1. Wireshark (Network Analysis): A powerful tool for capturing and analyzing network traffic. You can use it to inspect HTTPS connections, but you’ll need the decryption keys if the traffic is encrypted.

   sudo apt install wireshark

   Be careful when using Wireshark as it can expose sensitive data.

2. SSLScan (Security Scanner): Checks a website’s SSL/TLS configuration for vulnerabilities.

   sslscan example.com

3. Burp Suite (Web Security Proxy): A comprehensive web security testing tool that can intercept and analyze HTTPS traffic.

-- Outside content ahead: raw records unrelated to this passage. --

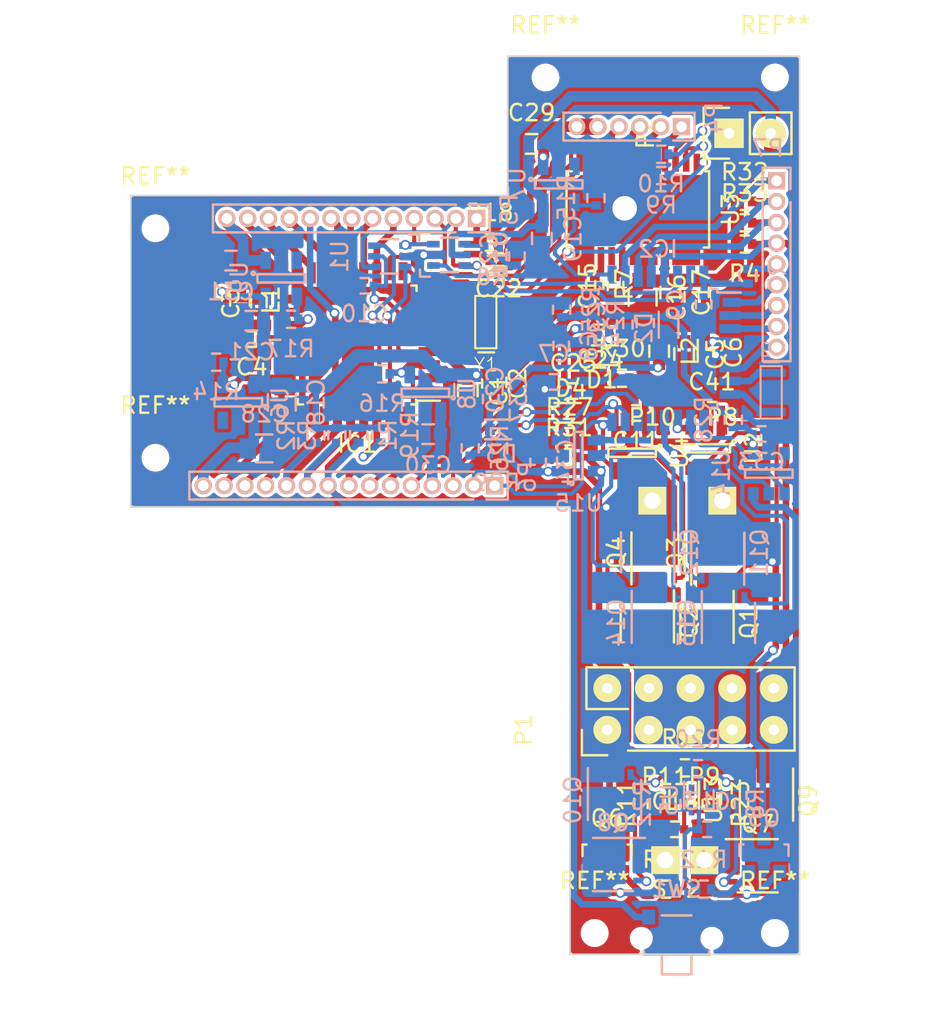
<source format=kicad_pcb>
(kicad_pcb (version 20221018) (generator pcbnew)

  (general
    (thickness 1.6)
  )

  (paper "A4")
  (layers
    (0 "F.Cu" signal)
    (31 "B.Cu" signal)
    (32 "B.Adhes" user "B.Adhesive")
    (33 "F.Adhes" user "F.Adhesive")
    (34 "B.Paste" user)
    (35 "F.Paste" user)
    (36 "B.SilkS" user "B.Silkscreen")
    (37 "F.SilkS" user "F.Silkscreen")
    (38 "B.Mask" user)
    (39 "F.Mask" user)
    (40 "Dwgs.User" user "User.Drawings")
    (41 "Cmts.User" user "User.Comments")
    (42 "Eco1.User" user "User.Eco1")
    (43 "Eco2.User" user "User.Eco2")
    (44 "Edge.Cuts" user)
    (45 "Margin" user)
    (46 "B.CrtYd" user "B.Courtyard")
    (47 "F.CrtYd" user "F.Courtyard")
    (48 "B.Fab" user)
    (49 "F.Fab" user)
  )

  (setup
    (pad_to_mask_clearance 0.2)
    (aux_axis_origin 146.685 120.65)
    (grid_origin 146.66 120.67)
    (pcbplotparams
      (layerselection 0x0000800_00000000)
      (plot_on_all_layers_selection 0x0000000_00000000)
      (disableapertmacros false)
      (usegerberextensions false)
      (usegerberattributes true)
      (usegerberadvancedattributes true)
      (creategerberjobfile true)
      (dashed_line_dash_ratio 12.000000)
      (dashed_line_gap_ratio 3.000000)
      (svgprecision 4)
      (plotframeref false)
      (viasonmask false)
      (mode 1)
      (useauxorigin true)
      (hpglpennumber 1)
      (hpglpenspeed 20)
      (hpglpendiameter 15.000000)
      (dxfpolygonmode true)
      (dxfimperialunits true)
      (dxfusepcbnewfont true)
      (psnegative false)
      (psa4output false)
      (plotreference true)
      (plotvalue true)
      (plotinvisibletext false)
      (sketchpadsonfab false)
      (subtractmaskfromsilk false)
      (outputformat 1)
      (mirror false)
      (drillshape 0)
      (scaleselection 1)
      (outputdirectory "gerber/")
    )
  )

  (net 0 "")
  (net 1 "VCC")
  (net 2 "GND")
  (net 3 "Net-(C3-Pad1)")
  (net 4 "Net-(C4-Pad1)")
  (net 5 "Net-(C15-Pad2)")
  (net 6 "/LED_VOUT")
  (net 7 "/FAN_VOUT")
  (net 8 "/SRV_VOUT")
  (net 9 "/STEP")
  (net 10 "Net-(IC1-Pad7)")
  (net 11 "Net-(IC1-Pad8)")
  (net 12 "/STEP_DIR")
  (net 13 "/UART_TX")
  (net 14 "/UART_RX")
  (net 15 "/EP_RXD")
  (net 16 "Net-(Q1-Pad4)")
  (net 17 "Net-(Q2-Pad4)")
  (net 18 "Net-(R7-Pad1)")
  (net 19 "Net-(R9-Pad2)")
  (net 20 "Net-(R10-Pad2)")
  (net 21 "/LED_EN")
  (net 22 "/EP_EN")
  (net 23 "/FAN_EN")
  (net 24 "/SRV_EN")
  (net 25 "/~{STEP_SLP}")
  (net 26 "EP_VCC")
  (net 27 "Net-(C9-Pad1)")
  (net 28 "/SRV_CAM")
  (net 29 "/SRV_FOOT")
  (net 30 "/FAN_PWM")
  (net 31 "/SRV_BRAKE")
  (net 32 "/SRV_LOCK")
  (net 33 "/LED_DAT")
  (net 34 "/IR_RX")
  (net 35 "/LED_CLK")
  (net 36 "/IR_TX")
  (net 37 "/EP_TXD")
  (net 38 "/BAT_INT")
  (net 39 "/STEP_A1")
  (net 40 "/STEP_A2")
  (net 41 "/STEP_B1")
  (net 42 "/STEP_B2")
  (net 43 "/BAT")
  (net 44 "Net-(U3-Pad22)")
  (net 45 "/HOST_INT")
  (net 46 "/FRAME_STOP")
  (net 47 "/FAN_TACHO")
  (net 48 "/VBAT1")
  (net 49 "/VBAT2")
  (net 50 "/BAT1_STAT")
  (net 51 "/BAT2_STAT")
  (net 52 "/BAT1_CTL")
  (net 53 "/BAT2_CTL")
  (net 54 "Net-(C7-Pad1)")
  (net 55 "Net-(C8-Pad1)")
  (net 56 "Net-(IC2-Pad7)")
  (net 57 "Net-(IC2-Pad8)")
  (net 58 "/CHG2_STAT")
  (net 59 "/CHG1_STAT")
  (net 60 "/VCHG")
  (net 61 "/VBAT")
  (net 62 "/CHG1_CTL")
  (net 63 "/CHG2_CTL")
  (net 64 "/RXD1")
  (net 65 "/TXD1")
  (net 66 "/CHARGE")
  (net 67 "/BAT1-")
  (net 68 "Net-(C13-Pad2)")
  (net 69 "/BAT2-")
  (net 70 "Net-(C14-Pad2)")
  (net 71 "/BAT1+")
  (net 72 "/BAT2+")
  (net 73 "/CHG1_PATH2")
  (net 74 "/CHG2_PATH2")
  (net 75 "Net-(Q5-Pad2)")
  (net 76 "Net-(Q6-Pad2)")
  (net 77 "Net-(Q7-Pad4)")
  (net 78 "/BAT1_PATH")
  (net 79 "Net-(Q8-Pad4)")
  (net 80 "/BAT2_PATH")
  (net 81 "Net-(Q11-Pad4)")
  (net 82 "/BAT1_PATH2")
  (net 83 "Net-(Q12-Pad4)")
  (net 84 "/BAT2_PATH2")
  (net 85 "Net-(R22-Pad2)")
  (net 86 "Net-(R23-Pad2)")
  (net 87 "/COUT1")
  (net 88 "/COUT2")
  (net 89 "/BUTTON")
  (net 90 "/SDA0")
  (net 91 "/SCL0")
  (net 92 "/~{RESET0}")
  (net 93 "/RXD0")
  (net 94 "/TXD0")
  (net 95 "/SDA1")
  (net 96 "/SCL1")
  (net 97 "/~{RESET1}")
  (net 98 "/PWR_INT")
  (net 99 "/A2")
  (net 100 "/MOSI0")
  (net 101 "/MISO0")
  (net 102 "/SDA2")
  (net 103 "/SCL2")
  (net 104 "/TMP_INT")

  (footprint "Mounting_Holes:MountingHole_1.2mm_M1" (layer "F.Cu") (at 59.7 107.5))

  (footprint "Mounting_Holes:MountingHole_1.2mm_M1" (layer "F.Cu") (at 59.7 121.5))

  (footprint "Mounting_Holes:MountingHole_1.2mm_M1" (layer "F.Cu") (at 86.5 150.5))

  (footprint "Mounting_Holes:MountingHole_1.2mm_M1" (layer "F.Cu") (at 97.5 150.5))

  (footprint "Crystals:Resonator_3x1.3mm" (layer "F.Cu") (at 79.86 113.22 180))

  (footprint "Housings_QFP:TQFP-32_7x7mm_Pitch0.8mm" (layer "F.Cu") (at 72.01 114.62 180))

  (footprint "Capacitors_SMD:C_0603" (layer "F.Cu") (at 78.76 117.395 -90))

  (footprint "Capacitors_SMD:C_0402" (layer "F.Cu") (at 80.11 116.97 -90))

  (footprint "Capacitors_SMD:C_0402" (layer "F.Cu") (at 66.01 112.07 90))

  (footprint "Capacitors_SMD:C_0402" (layer "F.Cu") (at 65.578 114.262 180))

  (footprint "Capacitors_SMD:C_0402" (layer "F.Cu") (at 87.778 111.02 90))

  (footprint "Capacitors_SMD:C_0805" (layer "F.Cu") (at 89.429 111.72 -90))

  (footprint "Capacitors_SMD:C_0603" (layer "F.Cu") (at 91.11 111.42 -90))

  (footprint "Capacitors_SMD:C_0402" (layer "F.Cu") (at 80.63 109.49 180))

  (footprint "Capacitors_SMD:C_0603" (layer "F.Cu") (at 82.65 102.35))

  (footprint "Buttons_Switches_SMD:MTA2_4.5x2.3mm" (layer "F.Cu") (at 91.5 150.82))

  (footprint "Housings_SSOP:HTSSOP-24_4.4x7.8mm_Pitch0.65mm_1EP" (layer "F.Cu") (at 89.145 106.345 -90))

  (footprint "Capacitors_SMD:C_0603" (layer "F.Cu") (at 91.96 115.17 -90))

  (footprint "Capacitors_SMD:C_0402" (layer "F.Cu") (at 93.26 115.07 -90))

  (footprint "Capacitors_SMD:C_0603" (layer "F.Cu") (at 64.86 111.87 -90))

  (footprint "Capacitors_SMD:C_0603" (layer "F.Cu") (at 90.435 114.995 -90))

  (footprint "Capacitors_SMD:C_0402" (layer "F.Cu") (at 89.03 118.77 180))

  (footprint "Capacitors_SMD:C_0402" (layer "F.Cu") (at 91.41 144.17))

  (footprint "Pin_Headers:Pin_Header_Straight_2x05" (layer "F.Cu") (at 87.27 138.1 90))

  (footprint "Pin_Headers:Pin_Header_Straight_1x01" (layer "F.Cu") (at 94.29 124.12))

  (footprint "Pin_Headers:Pin_Header_Straight_1x01" (layer "F.Cu") (at 93.2 146.05))

  (footprint "Pin_Headers:Pin_Header_Straight_1x01" (layer "F.Cu") (at 90.02 124.12))

  (footprint "Pin_Headers:Pin_Header_Straight_1x01" (layer "F.Cu") (at 90.8 146.05))

  (footprint "Housings_DFN_QFN:DFN-8-MOS_3x3mm_Pitch0.65mm" (layer "F.Cu") (at 93.355 131.57 -90))

  (footprint "Housings_DFN_QFN:DFN-8-MOS_3x3mm_Pitch0.65mm" (layer "F.Cu") (at 89.715 131.54 -90))

  (footprint "Housings_DFN_QFN:DFN-8-MOS_3x3mm_Pitch0.65mm" (layer "F.Cu") (at 94.011698 127.306784 90))

  (footprint "Housings_DFN_QFN:DFN-8-MOS_3x3mm_Pitch0.65mm" (layer "F.Cu") (at 90.369154 127.279634 90))

  (footprint "Housings_DFN_QFN:DFN-8-MOS_3x3mm_Pitch0.65mm" (layer "F.Cu") (at 96.4475 146.395))

  (footprint "Housings_DFN_QFN:DFN-8-MOS_3x3mm_Pitch0.65mm" (layer "F.Cu") (at 96.985 142.42 -90))

  (footprint "Resistors_SMD:R_0402" (layer "F.Cu") (at 95.66 108.46 180))

  (footprint "Resistors_SMD:R_0402" (layer "F.Cu") (at 86.508 110.92 -90))

  (footprint "Resistors_SMD:R_0402" (layer "F.Cu") (at 90.26 142.62 90))

  (footprint "Resistors_SMD:R_0402" (layer "F.Cu") (at 90.86 147.82))

  (footprint "Resistors_SMD:R_0402" (layer "F.Cu") (at 80.11 108.35))

  (footprint "Resistors_SMD:R_0402" (layer "F.Cu") (at 92.01 140.42))

  (footprint "Resistors_SMD:R_0402" (layer "F.Cu") (at 93.61 142.62 -90))

  (footprint "TO_SOT_Packages_SMD:SOT-23-6" (layer "F.Cu") (at 93.31 120.92 -90))

  (footprint "TO_SOT_Packages_SMD:SOT-23-6" (layer "F.Cu") (at 88.785 121.195 -90))

  (footprint "TO_SOT_Packages_SMD:SC-70-6" (layer "F.Cu") (at 77.61 109.12 -90))

  (footprint "Housings_DFN_QFN:DFN-6-1.5x1.5mm_Pitch0.5mm" (layer "F.Cu") (at 91.96 142.37 -90))

  (footprint "TO_SOT_Packages_SMD:SOT-23" (layer "F.Cu") (at 87.26 145.75))

  (footprint "Capacitors_SMD:C_0402" (layer "F.Cu") (at 93.66 118.57))

  (footprint "Mounting_Holes:MountingHole_1.2mm_M1" (layer "F.Cu") (at 83.5 98.3))

  (footprint "Mounting_Holes:MountingHole_1.2mm_M1" (layer "F.Cu") (at 97.5 98.3))

  (footprint "Resistors_SMD:R_0402" (layer "F.Cu") (at 95.66 105.86))

  (footprint "Resistors_SMD:R_0402" (layer "F.Cu") (at 95.66 107.16))

  (footprint "Capacitors_SMD:C_0402" (layer "F.Cu") (at 86.835 113.845 180))

  (footprint "Capacitors_SMD:C_0402" (layer "F.Cu") (at 85.2 117.43))

  (footprint "Diodes_SMD:SOD-523" (layer "F.Cu") (at 86.935 115.245 180))

  (footprint "Diodes_SMD:SOD-523" (layer "F.Cu") (at 85.05 118.76))

  (footprint "Resistors_SMD:R_0402" (layer "F.Cu") (at 84.96 120.21))

  (footprint "Resistors_SMD:R_0402" (layer "F.Cu") (at 88.16 116.645))

  (footprint "Resistors_SMD:R_0402" (layer "F.Cu") (at 84.935 121.47))

  (footprint "Pin_Headers:Pin_Header_Straight_1x02" (layer "F.Cu") (at 94.7 101.7 90))

  (footprint "Capacitors_SMD:C_0805" (layer "B.Cu") (at 67.41 118.12 90))

  (footprint "Buttons_Switches_SMD:MTA2_4.5x2.3mm" (layer "B.Cu") (at 91.5 150.82 180))

  (footprint "Pin_Headers:Pin_Header_Straight_1x06_Pitch1.27mm" (layer "B.Cu") (at 91.8 101.3 90))

  (footprint "Capacitors_SMD:C_0402" (layer "B.Cu") (at 93.15 112.15 -90))

  (footprint "Capacitors_SMD:C_0603" (layer "B.Cu") (at 83.28 108.12 90))

  (footprint "Capacitors_SMD:C_0603" (layer "B.Cu") (at 78.535 117.345 90))

  (footprint "Capacitors_SMD:C_0603" (layer "B.Cu") (at 65.55 113.14))

  (footprint "Capacitors_SMD:C_0402" (layer "B.Cu") (at 81.76 109.22 -90))

  (footprint "Capacitors_SMD:C_0805" (layer "B.Cu") (at 66.34 120.93 180))

  (footprint "Capacitors_SMD:C_0603" (layer "B.Cu") (at 76.34 120.06))

  (footprint "Capacitors_SMD:C_0603" (layer "B.Cu")
    (tstamp 00000000-0000-0000-0000-000058128768)
    (at 64.31 109.47)
    (descr "Capacitor SMD 0603, reflow soldering, AVX (see smccp.pdf)")
    (tags "capacitor 0603")
    (path "/00000000-0000-0000-0000-000058030b05")
    (attr smd)
    (fp_text reference "C31" (at 0 1.9) (layer "B.SilkS")
        (effects (font (size 1 1) (thickness 0.15)) (justify mirror))
      (tstamp 6fa44607-0fce-49f8-be50-30702d65c0a6)
    )
    (fp_text value "10uF" (at 0 -1.9) (layer "B.Fab")
        (effects (font (size 1 1) (thickness 0.15)) (justify mirror))
      (tstamp 263311cf-483d-4a62-a8e2-983ae06bedc9)
    )
    (fp_line (start -0.35 0.6) (end 0.35 0.6)
      (stroke (width 0.15) (type solid)) (layer "B.SilkS") (tstamp 74101850-15f1-4715-b13d-06f5ac379f42))
    (fp_line (start 0.35 -0.6) (end -0.35 -0.6)
      (stroke (width 0.15) (type solid)) (layer "B.SilkS") (tstamp 5ed41cf9-0ea3-41dc-b74d-e0afcd134217))
    (fp_line (s
... [672666 chars truncated]
</source>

What to do if you suspect an attack

1. Stop what you’re doing: Immediately stop any transactions or data entry on the website.
2. Change your passwords: Change passwords for all accounts that may have been compromised, especially banking and email.
3. Contact your bank/financial institution: Report the incident to your bank or financial institution if you suspect fraudulent activity.
4. Run a full system scan: Use your antivirus software to perform a full system scan for malware.